Collagen is the most abundant class of proteins in the extracellular matrix and it demonstrates dynamic interactions with its biological microenvironment . Therefore, fabrication of de novo, synthetic collagen in which specific sequences can be prescribed has tremendous potential in tissue engineering, drug delivery applications, and fundamental biological studies of the extracellular matrix. Towards this end, two challenges exist: (1) the synthesis of genes encoding the collagen-mimetic polymers which contain repeating amino acid sequences, and (2) the hydroxylation of prolines in a recombinant system. To address the first constraint, our research group has developed a platform that yields genes encoding for full-length, modular collagen and its variants. This approach allows mixing-and-matching of specific functional amino acid sequences from the different families of collagens and enables introduction of non-native sequences at defined locations, combinations, and number of occurrences .
We are addressing the second challenge, recombinant expression coupled with post-translational proline hydroxylation, by designing and optimizing genetic modifications in Saccharomyces cerevisiae. Proline hydroxylation is particularly important, as it imparts stability and structure to collagen. However, bacterial and yeast expression systems do not natively perform this post-translational modification, and must be engineered to produce prolyl-4-hydroxylase (α and β subunits). These systems, however, tend to yield biopolymers with lower levels of proline hydroxylation, ranging from 0.5% to 38% proline hydroxylation in recombinant collagens produced in S. cerevisiae[2–4] and 44.2 − 47.2% in the best P. pastoris reported systems [5, 6]. In comparison, fibrillar human collagens from native tissues show 42–54% hydroxylation [7, 8].
Given the large possible range of values, we needed an accessible and facile assay that can determine the level of proline hydroxylation in future libraries of recombinant collagen and its variants. Such an assay should also use relatively small amounts (pmol) of sample, require minimal processing and derivatization, and potentially enable high-throughput scale-up. As others have noted, however, detection of 4-hydroxyproline (HYP) is particularly challenging with respect to both selectivity and sensitivity .

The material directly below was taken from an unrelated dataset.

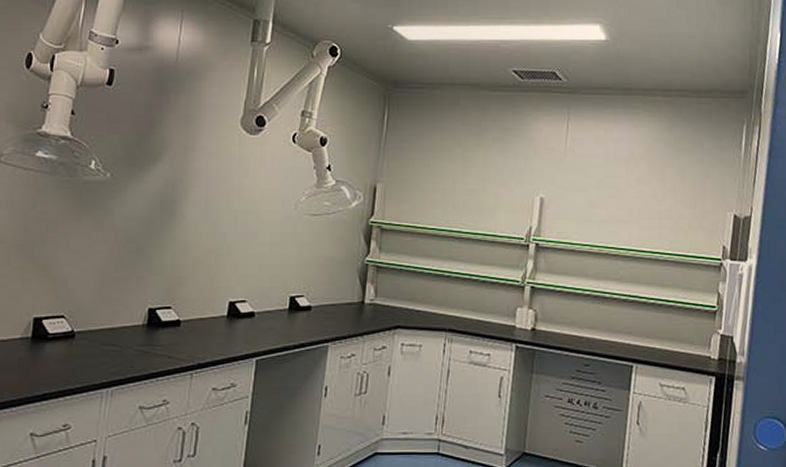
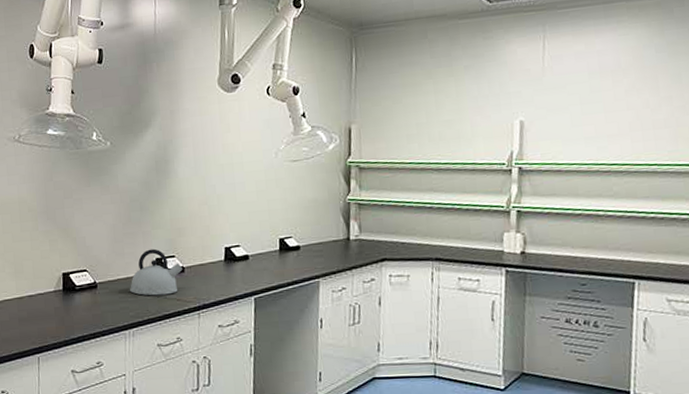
kettle: none [113,297,179,351] -> present [129,248,183,296]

To address these difficulties, analytical methods for HYP often require derivatization [10–13]. In fact, the conventional method of determining the percentage of proline hydroxylation, amino acid analysis (AAA), measures the concentration of amino acid residues after derivatization with a fluorescent probe, such as ninhydrin [14, 15]. However, to assay relatively small quantities (picomole), a sensitive and expensive fluorescence detector is required on the liquid chromatography system. Protocols using radioisotopes have also been developed , but the logistics of using radioactive compounds are inconvenient if appropriate research infrastructure is not in place.
Our aim was to develop a rapid method to quantify HYP without further derivatization by utilizing mass spectrometry (MS) instrumentation that would be accessible in most research institutions. Mass spectrometry protocols requiring no additional chemical reaction have been reported using hydrophilic interaction chromatography (HILIC)  and tandem (LC-MS/MS) mass-spectrometry with multiple reaction monitoring (MRM) [9, 17]. Our method to quantify the amounts of proline (PRO) and HYP in different collagen samples uses a simple and standard reversed-phase liquid chromatograph coupled to a single analyzer time-of-flight MS (LC-MS) and requires no sample derivatization.
We applied this LC-MS assay to engineered S. cerevisiae systems that we expected would yield various levels of proline hydroxylation. These yeast strains contained different collagen to prolyl-4-hydroxylase gene ratios on plasmid vectors. To determine the reliability of this LC-MS assay, these hydroxylation results were compared to conventional AAA.